A la différence de Darmanovic, Slavko Perovic, un des leaders de l'Alliance libérale, maintient que "Milo Djukanovic n'est qu'un manipulateur et disciple de Slobodan Milosevic. À l'image de son maître, il ne s'intéresse qu'au pouvoir. C'est un homme du passé, un politicien dépassé".
Milo Djukanovic défend actuellement "une position décente et égale du Monténégro dans le cadre de la Fédération yougoslave". Pendant son ascension politique, il avait parlé de "la peur impudique et infructueuse de l'hégémonisme serbe au Monténégro".
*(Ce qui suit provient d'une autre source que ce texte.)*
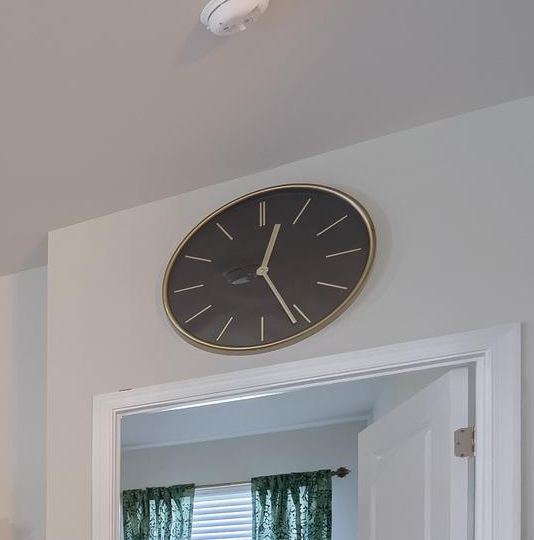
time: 12:26
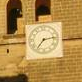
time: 7:13
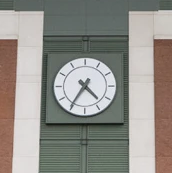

Le président Djukanovic a promis à ses partisans, pendant deux ans, d'organiser un référendum sur l'indépendance du Monténégro, pour conclure finalement que sa priorité était le renouveau de l'Etat et non pas le référendum. Il a sans cesse répété à l'Europe et à Belgrade que le siège monténégrin à l'ONU était "l'unique garantie et l'unique protection de l'identité monténégrine (…) un minimum au dessous duquel on ne peut pas descendre", et finalement, après la réunion avec Javier Solana et l'acceptation de rédéfinir l'Etat commun, il déclare : "J'affirme, en toute responsabilité, que le Monténégro n'a jamais été plus proche de former un Etat depuis 1918". Même s'il disait que personne ne pouvait interdire le référendum au peuple monténégrin, il a accepté les négociations des experts. "Je suis convaincu que notre Parlement adoptera la décision sur l'organisation du référendum à la fin de ces négociations", explique le président. En expliquant son changement d'attitude concernant l'indépendance monténégrine, Milo Djukanovic a constaté : "C'est le maximum de ce que nous avons pu réaliser en ce moment". Le président est toujours sûr de son succès.
Djukanovic est un politicien de combat qui ne montre aucune intention de reculer, même si, ces derniers temps, il a l'air fatigué. Il ne prend pas d'initiative, mais il démontre une claire volonté de rester au pouvoir.